Short problem 1:
Extract the entries word for word, everything from the line containing "scientific name: Lythrum salicaria" down to the line containing "scientific name: Sturnella neglecta", with both of those lines included.

Text passage:

New figures reveal the number of cigarette butts littered on Welsh beaches has more than doubled in a year, making Wales the worst nation in Great Britain for cigarette waste on beaches.

The Marine Conservation Society 2021 survey of more than 3,500 meters of Welsh coastline show that despite a decline in overall beach litter, cigarette waste has reached an all-time high.

The survey found an average of 64.2 cigarette butts per 100 metres of Welsh beach, a stark rise from 32.6 in 2019, and 9.5 in 2020.

In response, tobacco control action-group, ASH Wales, and the Marine Conservation Society have called for a ban on plastic in cigarette filters, and direct action to reduce smoking-related waste.

The survey shows that Wales holds the highest number of littered butts in Great Britain in 2021, with more than double that of England with an average of 31 butts per 100 metres, and Scotland at 9.4.

The results were obtained through the Marine Conservation Society’s annual Great Beach Clean, which took place from 17th – 26th September this year, and saw Welsh volunteers clear litter from local streets, parks and over 3,765 metres of coastline.

On a global scale 4.5 trillion cigarette butts are discarded each year, making cigarette butts one of the most littered items on earth. Many cigarette butts contain cellulose acetate, a type of plastic which takes up to 12 years to biodegrade. Cigarette butts are ultimately harmful to the environment, as they are filled with micro-plastics, tar and nicotine which effect wildlife and natural habitats.

Suzanne Cass, CEO of ASH Wales said: ‘’Wales boasts some of the UK’s most iconic beaches, and it is upsetting to see that cigarette butt litter has more than doubled in the last year. Cigarettes not only pose a risk to public health, but also presents a significant risk to the wildlife and coastline of Wales.

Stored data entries
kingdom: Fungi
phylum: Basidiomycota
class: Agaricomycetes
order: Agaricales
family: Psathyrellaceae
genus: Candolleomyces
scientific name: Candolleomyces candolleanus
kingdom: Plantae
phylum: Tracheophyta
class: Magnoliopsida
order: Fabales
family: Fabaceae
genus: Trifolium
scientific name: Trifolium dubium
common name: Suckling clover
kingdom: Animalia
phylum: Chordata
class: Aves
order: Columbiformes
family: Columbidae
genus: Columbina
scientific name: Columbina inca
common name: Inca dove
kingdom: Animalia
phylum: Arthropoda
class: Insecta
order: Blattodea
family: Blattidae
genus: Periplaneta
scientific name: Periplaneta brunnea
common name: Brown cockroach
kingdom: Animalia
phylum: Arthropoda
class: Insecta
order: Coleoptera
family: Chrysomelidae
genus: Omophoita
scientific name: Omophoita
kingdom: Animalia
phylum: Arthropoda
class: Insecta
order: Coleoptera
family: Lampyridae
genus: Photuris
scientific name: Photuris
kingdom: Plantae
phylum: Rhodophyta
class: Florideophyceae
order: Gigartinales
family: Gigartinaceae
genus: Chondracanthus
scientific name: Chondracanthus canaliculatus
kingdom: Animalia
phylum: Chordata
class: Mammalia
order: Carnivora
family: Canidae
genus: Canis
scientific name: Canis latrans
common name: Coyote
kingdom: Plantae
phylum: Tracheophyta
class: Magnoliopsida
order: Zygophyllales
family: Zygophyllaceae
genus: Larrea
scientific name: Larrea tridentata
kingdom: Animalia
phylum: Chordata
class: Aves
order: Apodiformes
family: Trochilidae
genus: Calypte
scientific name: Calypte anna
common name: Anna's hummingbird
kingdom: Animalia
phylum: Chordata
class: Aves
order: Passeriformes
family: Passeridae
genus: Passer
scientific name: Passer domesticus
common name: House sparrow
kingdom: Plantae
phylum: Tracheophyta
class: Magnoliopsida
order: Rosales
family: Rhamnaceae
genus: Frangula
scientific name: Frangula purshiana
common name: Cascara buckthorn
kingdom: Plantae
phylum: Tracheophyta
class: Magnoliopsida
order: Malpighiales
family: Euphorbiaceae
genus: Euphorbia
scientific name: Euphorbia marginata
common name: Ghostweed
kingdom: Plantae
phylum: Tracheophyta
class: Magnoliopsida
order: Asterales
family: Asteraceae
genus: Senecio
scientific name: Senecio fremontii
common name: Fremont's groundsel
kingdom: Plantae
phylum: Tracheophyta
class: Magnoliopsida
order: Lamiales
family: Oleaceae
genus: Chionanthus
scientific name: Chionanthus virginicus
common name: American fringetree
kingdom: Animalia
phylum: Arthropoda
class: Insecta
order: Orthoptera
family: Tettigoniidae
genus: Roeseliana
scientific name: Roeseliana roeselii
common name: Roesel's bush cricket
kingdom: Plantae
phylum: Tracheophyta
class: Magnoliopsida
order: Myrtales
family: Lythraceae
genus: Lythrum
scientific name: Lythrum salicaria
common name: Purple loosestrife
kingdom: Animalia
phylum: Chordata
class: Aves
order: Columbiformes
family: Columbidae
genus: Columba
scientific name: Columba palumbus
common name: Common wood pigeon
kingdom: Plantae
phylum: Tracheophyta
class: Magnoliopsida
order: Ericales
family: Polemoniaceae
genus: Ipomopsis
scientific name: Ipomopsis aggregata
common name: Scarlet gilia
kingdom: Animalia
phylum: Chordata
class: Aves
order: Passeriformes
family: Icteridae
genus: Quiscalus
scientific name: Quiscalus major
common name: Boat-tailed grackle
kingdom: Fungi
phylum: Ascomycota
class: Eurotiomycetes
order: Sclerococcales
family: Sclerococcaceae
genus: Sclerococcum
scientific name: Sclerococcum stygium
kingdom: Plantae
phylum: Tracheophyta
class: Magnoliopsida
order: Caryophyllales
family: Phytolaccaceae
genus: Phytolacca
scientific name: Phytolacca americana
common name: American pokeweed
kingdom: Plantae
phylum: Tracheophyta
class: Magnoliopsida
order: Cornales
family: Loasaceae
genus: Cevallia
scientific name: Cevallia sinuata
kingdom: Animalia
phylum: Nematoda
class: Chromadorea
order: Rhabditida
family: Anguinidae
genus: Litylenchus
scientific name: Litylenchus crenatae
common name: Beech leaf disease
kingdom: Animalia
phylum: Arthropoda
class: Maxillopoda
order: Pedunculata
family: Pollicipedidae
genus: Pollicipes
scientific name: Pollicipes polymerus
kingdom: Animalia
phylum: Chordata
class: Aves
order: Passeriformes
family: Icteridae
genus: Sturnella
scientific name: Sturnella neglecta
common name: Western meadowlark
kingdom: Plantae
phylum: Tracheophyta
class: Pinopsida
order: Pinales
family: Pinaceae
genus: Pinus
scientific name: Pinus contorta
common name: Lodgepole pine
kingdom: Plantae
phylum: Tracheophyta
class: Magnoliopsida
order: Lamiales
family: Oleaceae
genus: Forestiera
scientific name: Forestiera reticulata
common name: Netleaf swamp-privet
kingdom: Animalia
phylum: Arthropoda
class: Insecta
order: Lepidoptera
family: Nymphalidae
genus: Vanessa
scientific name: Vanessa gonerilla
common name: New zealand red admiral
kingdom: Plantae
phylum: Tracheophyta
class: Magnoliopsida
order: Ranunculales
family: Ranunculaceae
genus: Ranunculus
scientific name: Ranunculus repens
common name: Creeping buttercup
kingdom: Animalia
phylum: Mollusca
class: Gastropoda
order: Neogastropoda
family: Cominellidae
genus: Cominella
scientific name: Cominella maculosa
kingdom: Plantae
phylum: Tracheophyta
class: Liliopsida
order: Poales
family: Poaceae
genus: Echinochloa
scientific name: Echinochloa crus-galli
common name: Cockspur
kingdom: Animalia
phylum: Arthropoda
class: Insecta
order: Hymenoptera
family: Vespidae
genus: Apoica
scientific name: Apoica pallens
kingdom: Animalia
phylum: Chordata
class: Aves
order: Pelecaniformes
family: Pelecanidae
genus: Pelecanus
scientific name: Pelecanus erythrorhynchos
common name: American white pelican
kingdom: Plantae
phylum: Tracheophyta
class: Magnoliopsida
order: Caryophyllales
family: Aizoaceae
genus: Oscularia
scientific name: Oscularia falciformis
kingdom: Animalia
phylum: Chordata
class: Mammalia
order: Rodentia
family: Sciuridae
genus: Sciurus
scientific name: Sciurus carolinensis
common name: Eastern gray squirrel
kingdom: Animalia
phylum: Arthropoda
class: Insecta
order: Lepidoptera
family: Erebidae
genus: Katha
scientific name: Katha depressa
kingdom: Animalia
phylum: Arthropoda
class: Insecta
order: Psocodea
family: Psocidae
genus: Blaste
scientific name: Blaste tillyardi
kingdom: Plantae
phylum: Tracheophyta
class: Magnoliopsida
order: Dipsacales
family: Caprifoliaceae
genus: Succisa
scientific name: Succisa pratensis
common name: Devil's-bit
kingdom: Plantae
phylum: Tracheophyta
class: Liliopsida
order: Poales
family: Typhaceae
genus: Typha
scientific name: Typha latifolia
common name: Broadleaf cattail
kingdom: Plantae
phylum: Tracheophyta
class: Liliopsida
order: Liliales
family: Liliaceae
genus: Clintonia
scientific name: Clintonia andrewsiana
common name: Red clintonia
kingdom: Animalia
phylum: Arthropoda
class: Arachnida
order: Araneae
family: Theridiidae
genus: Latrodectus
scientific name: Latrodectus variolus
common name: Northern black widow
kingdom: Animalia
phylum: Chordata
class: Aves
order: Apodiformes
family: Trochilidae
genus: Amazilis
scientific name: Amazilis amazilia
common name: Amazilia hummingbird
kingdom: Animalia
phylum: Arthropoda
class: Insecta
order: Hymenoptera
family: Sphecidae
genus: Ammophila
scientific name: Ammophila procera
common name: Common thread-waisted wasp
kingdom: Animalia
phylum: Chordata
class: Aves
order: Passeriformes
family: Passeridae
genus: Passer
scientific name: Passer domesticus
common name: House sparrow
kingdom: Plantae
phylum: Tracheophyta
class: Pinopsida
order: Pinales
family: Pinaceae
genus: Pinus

Short problem 2:
From the passage on cigarette litter on Welsh beaches, list every average count of cigarette butts per 100 meters and say what each figure refers to.

Task solution 1:
scientific name: Lythrum salicaria
common name: Purple loosestrife
kingdom: Animalia
phylum: Chordata
class: Aves
order: Columbiformes
family: Columbidae
genus: Columba
scientific name: Columba palumbus
common name: Common wood pigeon
kingdom: Plantae
phylum: Tracheophyta
class: Magnoliopsida
order: Ericales
family: Polemoniaceae
genus: Ipomopsis
scientific name: Ipomopsis aggregata
common name: Scarlet gilia
kingdom: Animalia
phylum: Chordata
class: Aves
order: Passeriformes
family: Icteridae
genus: Quiscalus
scientific name: Quiscalus major
common name: Boat-tailed grackle
kingdom: Fungi
phylum: Ascomycota
class: Eurotiomycetes
order: Sclerococcales
family: Sclerococcaceae
genus: Sclerococcum
scientific name: Sclerococcum stygium
kingdom: Plantae
phylum: Tracheophyta
class: Magnoliopsida
order: Caryophyllales
family: Phytolaccaceae
genus: Phytolacca
scientific name: Phytolacca americana
common name: American pokeweed
kingdom: Plantae
phylum: Tracheophyta
class: Magnoliopsida
order: Cornales
family: Loasaceae
genus: Cevallia
scientific name: Cevallia sinuata
kingdom: Animalia
phylum: Nematoda
class: Chromadorea
order: Rhabditida
family: Anguinidae
genus: Litylenchus
scientific name: Litylenchus crenatae
common name: Beech leaf disease
kingdom: Animalia
phylum: Arthropoda
class: Maxillopoda
order: Pedunculata
family: Pollicipedidae
genus: Pollicipes
scientific name: Pollicipes polymerus
kingdom: Animalia
phylum: Chordata
class: Aves
order: Passeriformes
family: Icteridae
genus: Sturnella
scientific name: Sturnella neglecta

Task solution 2:
- 64.2: Welsh beaches in 2021
- 32.6: Welsh beaches in 2019
- 9.5: Welsh beaches in 2020
- 31: England in 2021
- 9.4: Scotland in 2021